● EXERCISE OBJECTIVE
Although the entries hold pictures, only their words are printed back, exactly as given.

● RECORDS TO PROCESS

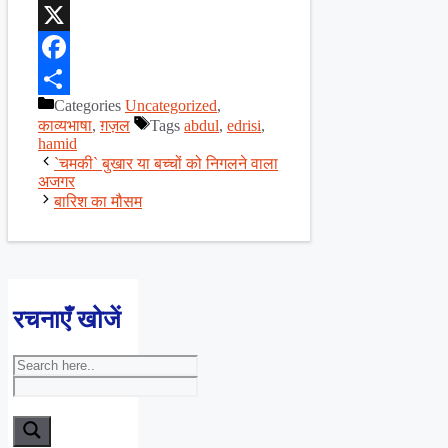
WhatsApp
X
Facebook
Categories
Uncategorized
,
Share
काव्यभाषा
,
ग़ज़ल
Tags
abdul
,
edrisi
,
hamid
`चमकी` बुखार या बच्चों को निगलने वाला
अजगर
बारिश का मौसम
रचनाएँ खोजें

● ANSWER TO THIS PROBLEM
WhatsApp
X
Facebook
Categories
Uncategorized
,
Share
काव्यभाषा
,
ग़ज़ल
Tags
abdul
,
edrisi
,
hamid
`चमकी` बुखार या बच्चों को निगलने वाला
अजगर
बारिश का मौसम
रचनाएँ खोजें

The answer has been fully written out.